### DATA FOR PROCESSING
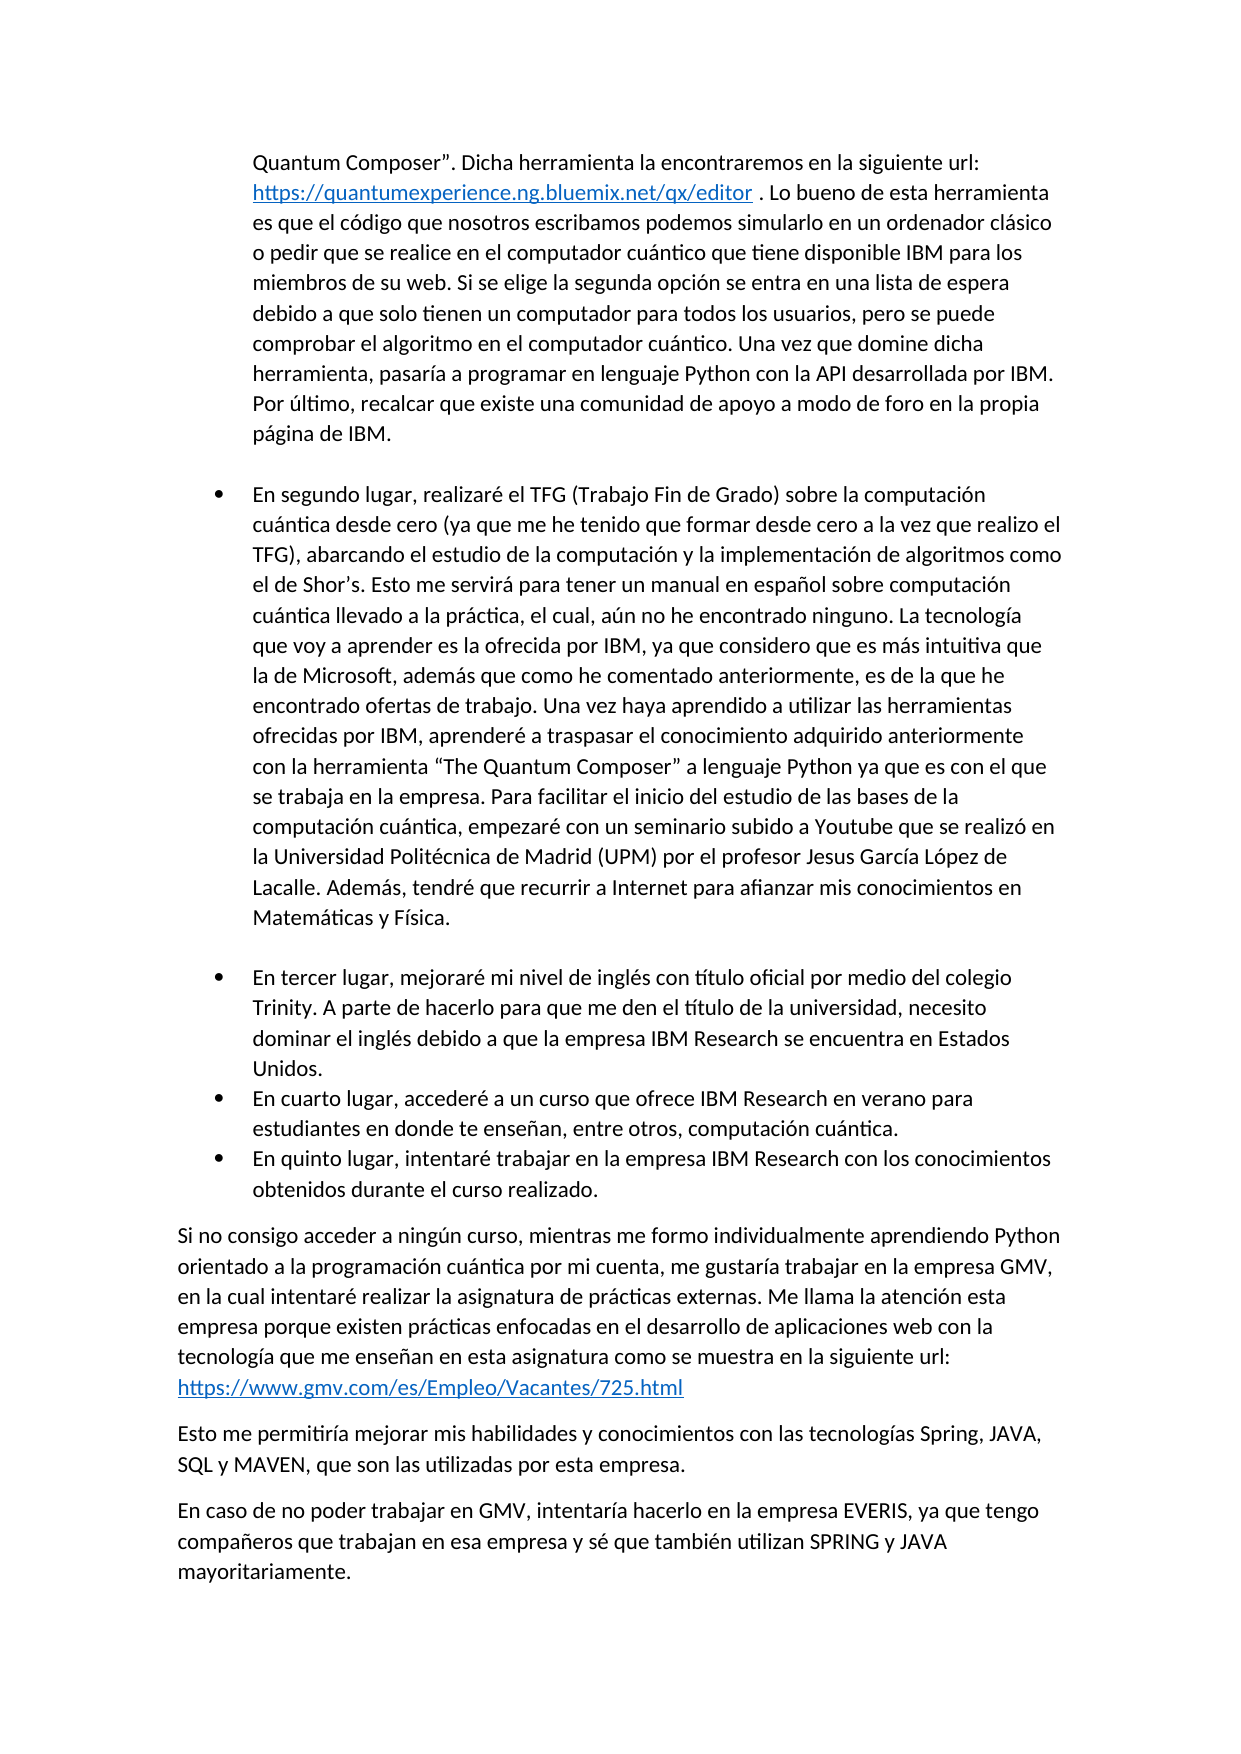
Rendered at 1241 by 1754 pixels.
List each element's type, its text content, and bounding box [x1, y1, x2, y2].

list Por último, recalcar que existe una comunidad de apoyo a modo de foro en la propia página de IBM. [252, 389, 1063, 447]
text En caso de no poder trabajar en GMV, intentaría hacerlo en la empresa EVERIS, ya que tengo compañeros que trabajan en esa empresa y sé que también utilizan SPRING y JAVA mayoritariamente. [177, 1497, 1063, 1585]
list En segundo lugar, realizaré el TFG (Trabajo Fin de Grado) sobre la computación cuántica desde cero (ya que me he tenido que formar desde cero a la vez que realizo el TFG), abarcando el estudio de la computación y la implementación de algoritmos como el de Shor’s. Esto me servirá para tener un manual en español sobre computación cuántica llevado a la práctica, el cual, aún no he encontrado ninguno. La tecnología que voy a aprender es la ofrecida por IBM, ya que considero que es más intuitiva que la de Microsoft, además que como he comentado anteriormente, es de la que he encontrado ofertas de trabajo. Una vez haya aprendido a utilizar las herramientas ofrecidas por IBM, aprenderé a traspasar el conocimiento adquirido anteriormente con la herramienta “The Quantum Composer” a lenguaje Python ya que es con el que se trabaja en la empresa. Para facilitar el inicio del estudio de las bases de la computación cuántica, empezaré con un seminario subido a Youtube que se realizó en la Universidad Politécnica de Madrid (UPM) por el profesor Jesus García López de Lacalle. Además, tendré que recurrir a Internet para afianzar mis conocimientos en Matemáticas y Física. [215, 480, 1063, 931]
text Si no consigo acceder a ningún curso, mientras me formo individualmente aprendiendo Python orientado a la programación cuántica por mi cuenta, me gustaría trabajar en la empresa GMV, en la cual intentaré realizar la asignatura de prácticas externas. Me llama la atención esta empresa porque existen prácticas enfocadas en el desarrollo de aplicaciones web con la tecnología que me enseñan en esta asignatura como se muestra en la siguiente url: https://www.gmv.com/es/Empleo/Vacantes/725.html [177, 1222, 1063, 1401]
text Esto me permitiría mejorar mis habilidades y conocimientos con las tecnologías Spring, JAVA, SQL y MAVEN, que son las utilizadas por esta empresa. [177, 1419, 1063, 1478]
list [215, 148, 1063, 387]
list En quinto lugar, intentaré trabajar en la empresa IBM Research con los conocimientos obtenidos durante el curso realizado. [215, 1144, 1063, 1203]
list En cuarto lugar, accederé a un curso que ofrece IBM Research en verano para estudiantes en donde te enseñan, entre otros, computación cuántica. [215, 1084, 1063, 1142]
list En tercer lugar, mejoraré mi nivel de inglés con título oficial por medio del colegio Trinity. A parte de hacerlo para que me den el título de la universidad, necesito dominar el inglés debido a que la empresa IBM Research se encuentra en Estados Unidos. [215, 963, 1063, 1082]
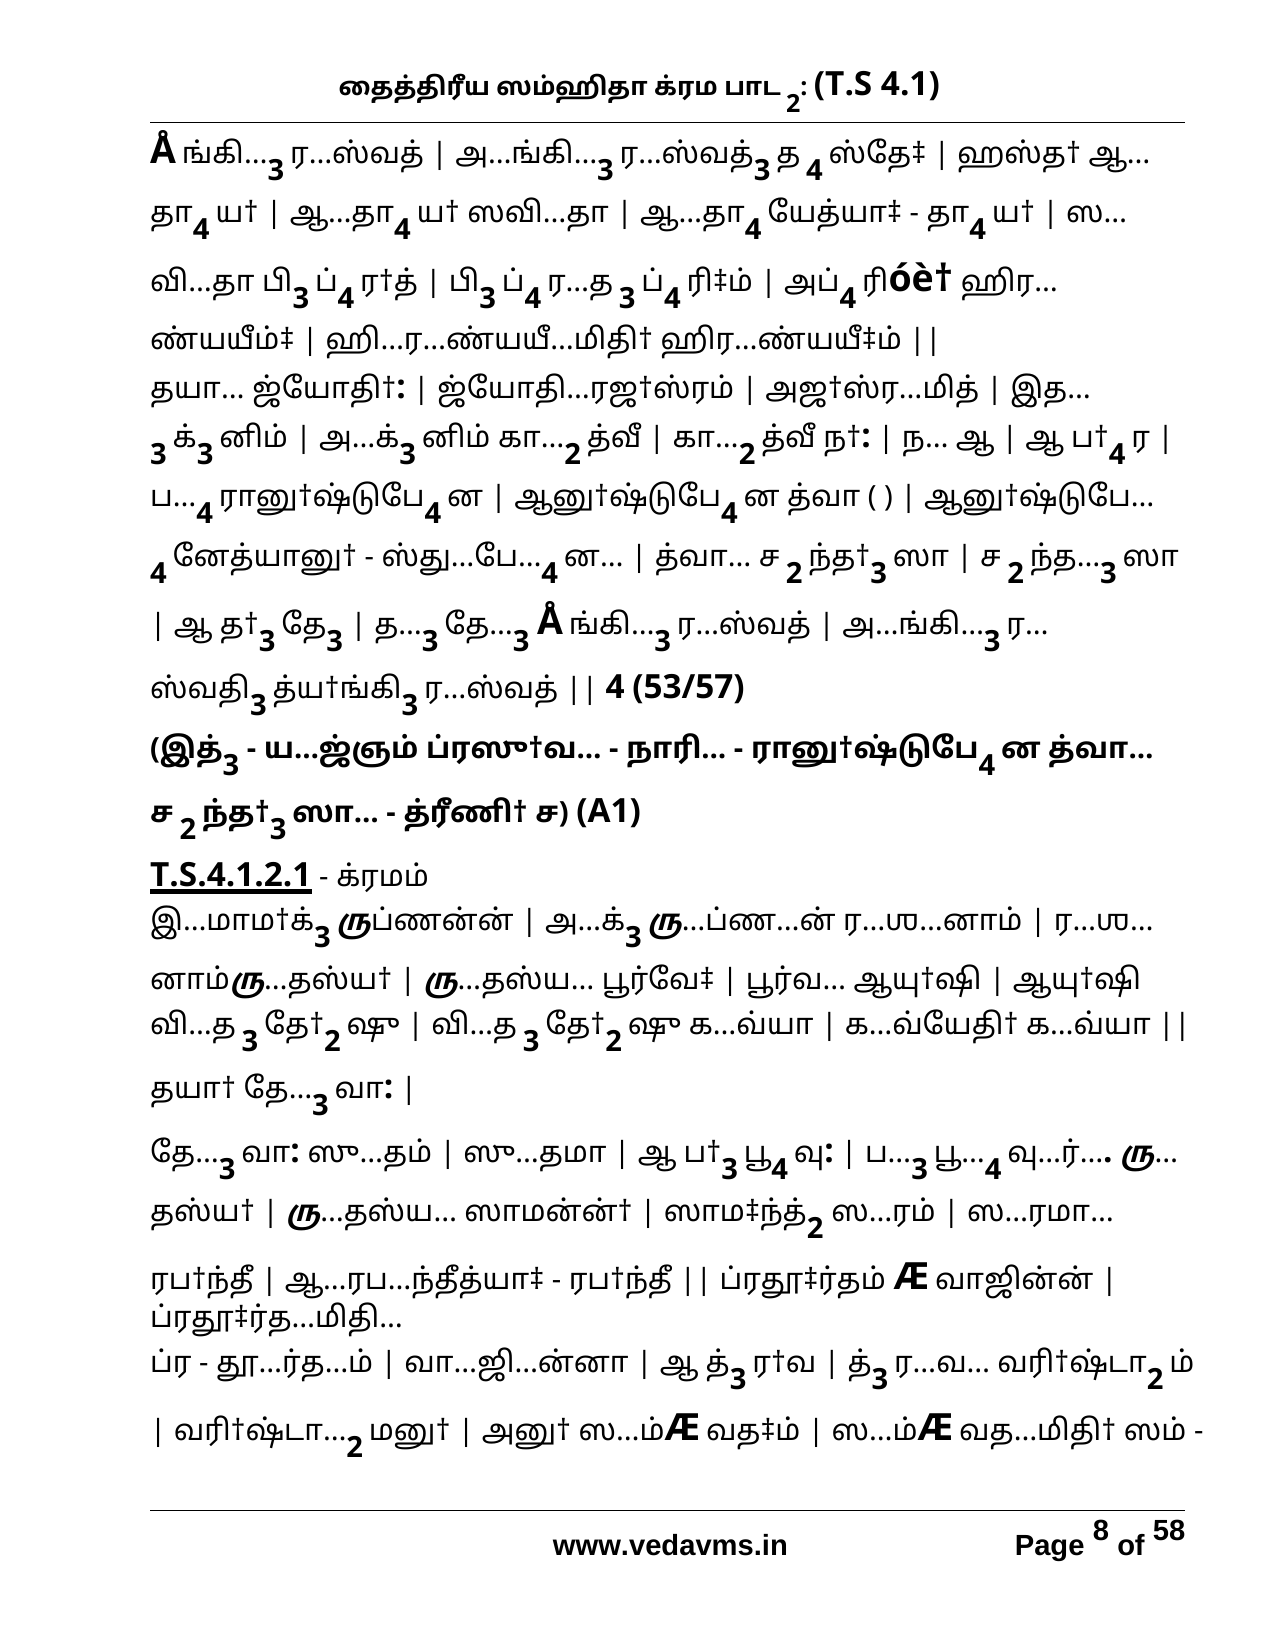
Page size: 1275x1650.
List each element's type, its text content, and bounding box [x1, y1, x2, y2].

text T.S.4.1.2.1 - க்ரமம் [150, 851, 1185, 897]
text இ…மாம†க்3ருப்ணன்ன் | அ…க்3ரு…ப்ண…ன் ர…ஶ…னாம் | ர…ஶ…னாம்ரு…தஸ்ய† | ரு…தஸ்ய… பூர்வே‡ | பூர்வ… ஆயு†ஷி | ஆயு†ஷி வி…த3தே†2ஷு | வி…த3தே†2ஷு க…வ்யா | க…வ்யேதி† க…வ்யா || தயா† தே…3வா: | தே…3வா: ஸு…தம் | ஸு…தமா | ஆ ப†3பூ4வு: | ப…3பூ…4வு…ர்…. ரு…தஸ்ய† | ரு…தஸ்ய… ஸாமன்ன்† | ஸாம‡ந்த்2 ஸ…ரம் | ஸ…ரமா…ரப†ந்தீ | ஆ…ரப…ந்தீத்யா‡ - ரப†ந்தீ || ப்ரதூ‡ர்தம் Æவாஜின்ன் | ப்ரதூ‡ர்த…மிதி… ப்ர - தூ…ர்த…ம் | வா…ஜி…ன்னா | ஆ த்3ர†வ | த்3ர…வ… வரி†ஷ்டா2ம் | வரி†ஷ்டா…2மனு† | அனு† ஸ…ம்Æவத‡ம் | ஸ…ம்Æவத…மிதி† ஸம் - வத‡ம் || தி…3வி தே‡ | தே… ஜன்ம† | ஜன்ம† பர…மம் | ப…ர…மம…ந்தரி†க்ஷே | அ…ந்தரி†க்ஷே… நாபி†4: | நாபி†4: ப்ருதி…2வ்யாம் | ப்ரு…தி…2வ்யாமதி†4 | அதி…4 யோனி†: | யோனி…ரிதி… யோனி†: || யு…ஞ்ஜாதா…2óè… ராஸ†ப4ம் | ராஸ†ப4ம் Æயு…வம் | யு…வம…ஸ்மின்ன் | அ…ஸ்மின். யாமே‡ | யாமே† வ்ருஷண்வஸூ | வ்ரு…ஷ…ண்வ…ஸூ… இதி† வ்ருஷண்ண் - வ…ஸூ… || அ…க்3னிம் ப4ர†ந்தம் | ப4ர†ந்தமஸ்ம…யும் | அ…ஸ்ம…யுமித்ய†ஸ்ம - யும் || யோகே†3யோகே3 த…வஸ்த†ரம் | யோகே†3யோக…3 இதி… யோகே‡3 - யோ…கே…3 | த…வஸ்த†ர…ம் Æவாஜே†வாஜே | த…வஸ்த†ர…மிதி† த…வ: - த…ர…ம் | வாஜே†வாஜே ஹவாமஹே | வாஜே†வாஜ… இதி… வாஜே‡ - வா…ஜே… | ஹ…வா…ம…ஹ… இதி† ஹவாமஹே || ஸகா†2ய… இந்த்3ர‡ம் | இந்த்3ர†மூ…தயே‡ | ஊ…தய… இத்யூ…தயே‡ || ப்ர…தூர்வ…ன்னா | ப்ர…தூர்வ…ன்னிதி† ப்ர - தூர்வன்ன்† | 5 (50/55) [150, 899, 1209, 1466]
text (இத்3 - ய…ஜ்ஞம் ப்ரஸு†வ… - நாரி… - ரானு†ஷ்டுபே4ன த்வா… ச2ந்த†3ஸா… - த்ரீணி† ச) (A1) [150, 727, 1185, 848]
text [150, 123, 1185, 724]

### WHAT YOU NEED TO DO
From the line containing "list [215, 148, 1063, 387]" through the line containing "Page size: 1275x1650.", copy every line above exactly, without pictures.

### RESPONSE TO THE TASK
list [215, 148, 1063, 387]
list En quinto lugar, intentaré trabajar en la empresa IBM Research con los conocimientos obtenidos durante el curso realizado. [215, 1144, 1063, 1203]
list En cuarto lugar, accederé a un curso que ofrece IBM Research en verano para estudiantes en donde te enseñan, entre otros, computación cuántica. [215, 1084, 1063, 1142]
list En tercer lugar, mejoraré mi nivel de inglés con título oficial por medio del colegio Trinity. A parte de hacerlo para que me den el título de la universidad, necesito dominar el inglés debido a que la empresa IBM Research se encuentra en Estados Unidos. [215, 963, 1063, 1082]
Page size: 1275x1650.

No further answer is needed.